Ion- exchange chromatography uses electrostatic interactions between charged protein groups, and solid support material (matrix) for the separation of biomaterials. The matrix has an ion load opposite to that of the protein to be separated, and the affinity of the protein to the column is achieved through ion exchange complexes. Proteins are separated from the column either by changing pH, concentration of ion salts or ionic strength of the buffer solution. Positively charged ion-exchange matrices are called anion-exchange matrices because they adsorb negatively charged proteins. Whereas, matrices bound with negatively charged groups are known as cation-exchange matrices since they adsorb positively charged proteins.

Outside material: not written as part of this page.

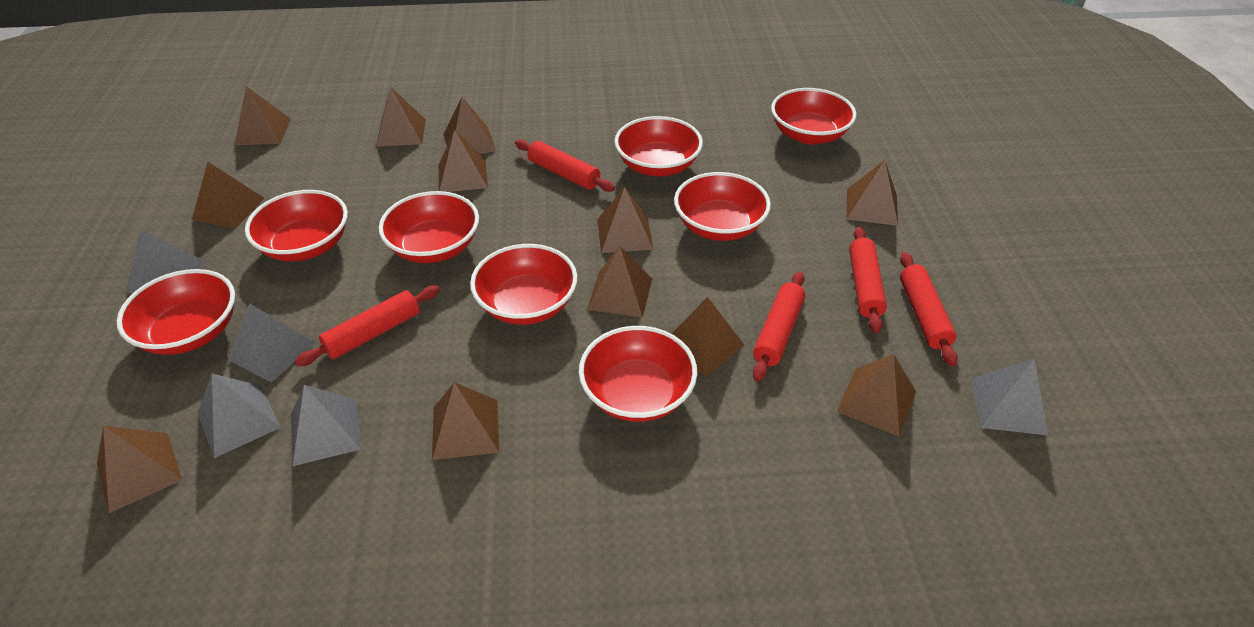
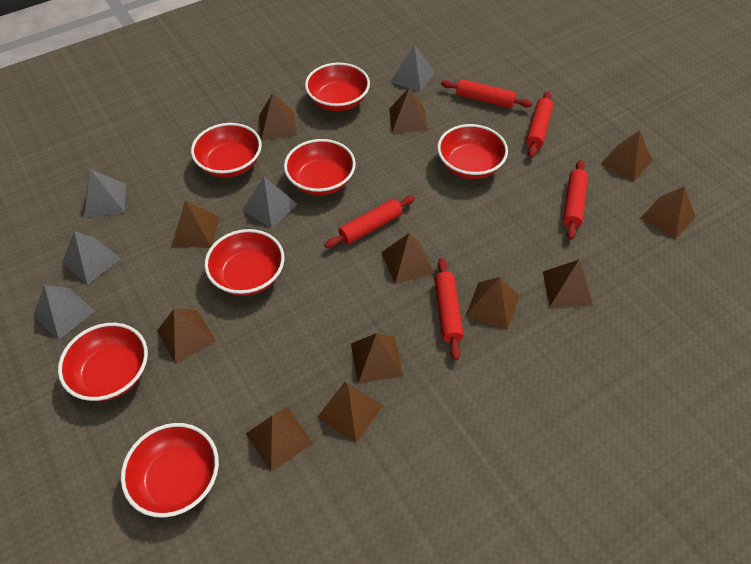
red bowl: [117,269,235,355] [245,190,348,261] [379,191,479,263] [470,244,577,325] [579,326,697,422] [614,116,703,176] [674,172,771,241] [771,88,857,144] = 8 -> [58,323,148,401] [121,423,219,518] [191,123,262,178] [204,229,284,296] [284,139,356,195] [305,62,370,111] [437,124,508,179] = 7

Affinity chromatography is the best separation technique for the purification of enzymes, hormones, antibodies, nucleic acids, and specific proteins. It consists of a ligand which can make a complex with specific protein such as a dextran, polyacrylamide, or cellulose etc. that binds the filling material of the column. The specific protein which makes a complex with the ligand is attached to the solid support (matrix), and retained in the column, while free proteins can simply leave the column. The process ends when the bound protein leaves the column by means of changing its ionic strength through alteration of pH or addition of a salt solution.
Continuous chromatography reduces costs and increases overall facility throughput using inherent unit operation efficiency rather than dramatic process change. Unlike batch chromatographic processing in which only 60–70% of the total binding capacity is used, with simulated moving bed (SMB) technology, a series of multiple, much smaller columns work together to improve process efficiency and make use of chromatographic resins more effectively.
High Pressure Liquid Chromatography (HPLC) technique makes it possible to perform structural, and functional analysis, and purification of many molecules within a short time. This technique yields perfect results in the separation, and identification of amino acids, carbohydrates, lipids, nucleic acids, proteins, steroids, and other biologically active molecules. In HPLC, mobile phase passes through columns under 10–400 atmospheric pressure and with a high (0.1–5 cm/sec) flow rate. HPLC is the most preferred method for the separation, purification and quantitative analysis of small molecules. During the HPLC process, high pressure is applied on the fast flowing solvent which increases the separation power, which ensures that the HPLC analysis is completed within just a few minutes. The essential components of a HPLC device are solvent depot, high- pressure pump, commercially prepared column, detector, and recorder. Duration of separation is controlled with the aid of a computerized system, and material is accrued.
Ever since continuous chromatography was made possible for clinical manufacturing, more efficient facilities with higher flexibility that support biopharmaceutical and drug manufacturing have come up. Continuous technologies that are designed as single-use systems help to greatly facilitate process intensification, delivering further efficiencies with reduced set-up times and elimination of the need for cleaning and cleaning validation.
The industry has also developed combat counterfeiting techniques to prevent health risks due to improper manufacturing of drug products and to prevent patient populations from consuming fake medicines. There are guidelines present to control the quality of raw materials used by API manufacturing facilities to ensure product quality and clearance from inspection policymakers, periodic reviews and quality performance indicators.